24 posts and no mention of how Cambridge Engineers give good head.
This is an SOS distress call from the mining ship Red Dwarf.
The crew are dead, killed by a radiation leak. The only survivors are Dave Lister, who was in suspended animation during the disaster, and his pregnant cat, who was safely sealed in the hold. Revived three million years later, Lister's only companions are a life form who evolved from his cat, and Arnold Rimmer, a hologram simulation of one of the dead crew. I am Holly, the ship's computer, with an IQ of 6000, the same IQ as 6000 PE teachers.
a user could, for example, text the message 'I’m going to be late' and ask it to set the emotion to 'frustrated'
So much simpler than texting the message "I'm frustrated because I’m going to be late", or "I’m going to be late. How frustrating!"**. Or even, perish the thought, phoning and sounding frustrated.
Also, I'm a bit concerned that the face might express, say, sexual frustration, rather than mild annoyance at being late.
** OK, Shakespeare, that's enough emoting.
What do you mean you didn't know?
My phone's talking head rang your phone's talking head and set up the appopintment.....
Re: What do you mean you didn't know?
That's O.K., we'll just send our android avatars to the meeting instead.
I just hope they don't elope.
I want queeg!
lets have a funky gym instructor type.
It has a six in it, but it's not 6,000
I assume sooner or later they will come up with 'looks sick' and sounds honest so we can book a day off and fiddle benefits.
I have watched Red Dwarf of course...
...but I have only ever watched the last three minuets of Hollyoaks - I'm sure other fans of Channel Four News will know the feeling!
Paris because I'm pretty sure she is an extra in Hollyoaks!
RE: Very disconcerting...
"..her eyes are focused just above your head"
The male version (for women's phones) will be gazing down.
Voice is crap
Considering the quality of some text to speech systems where the voices sound very natural, "Zoe"'s is very robotic.
Holly's OK, but I like Mike
Having Holly would be OK, but I'd rather have Mycroft/Michelle/Adam Selene/Simon Jester for my phone.
If for no other reason than being able to order a "delivery of rice" to certain people and/or locations....
Upvote for reference to "The Moon is a Harsh Mistress"
Forget about the graphics
I got a completely different impression of what this research was about when viewing the BBC video clip versus reading this Reg article.
Everyone seems to have latched on to using this technology to make a text message spoken, which is pretty pointless.
The first commentator was bang on the money.

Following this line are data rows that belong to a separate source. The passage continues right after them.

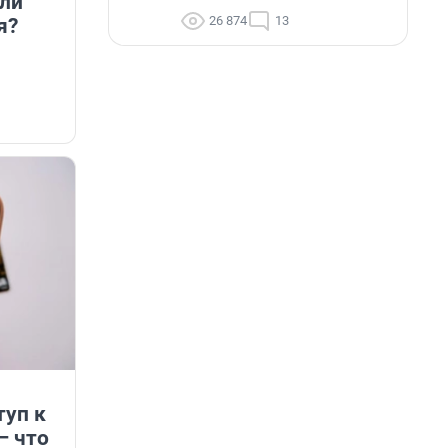
сли
26 874
13
я?
туп к
— что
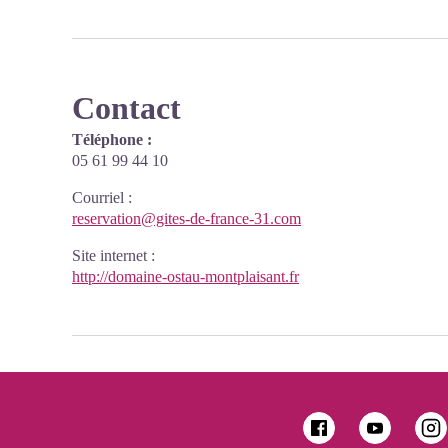
Contact
Téléphone :
05 61 99 44 10
Courriel
:
reservation@gites-de-france-31.com
Site internet
:
http://domaine-ostau-montplaisant.fr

The interesting thing about this piece of research is that it is taking written text, and then using a form of markup, it producing a face that reads that text with realistic facial expressions and voice tonality. Sure, plenty of characters in video games do this already (while having more realistically rendered faces), but with those characters the facial movements and voice where recorded from an actor in a motion capture studio. In this case the facial movements and voice tonality are being procedurally generated. Do this realistically enough and you won't have to get an actor to pre-record everything you want a character to potentially say.
So this research is basically looking to improve the 'speech output' side of computer interactions/games. Good luck on solving the speech input side though. We'll probably be using dialogue wheels for input for a while yet.
Now now now that would be ca ca ca cool
Re: Max Headroom
"Now now now that would be ca ca ca cool^W^W".
There. Fixed that for you. You are quite welcome. No charge.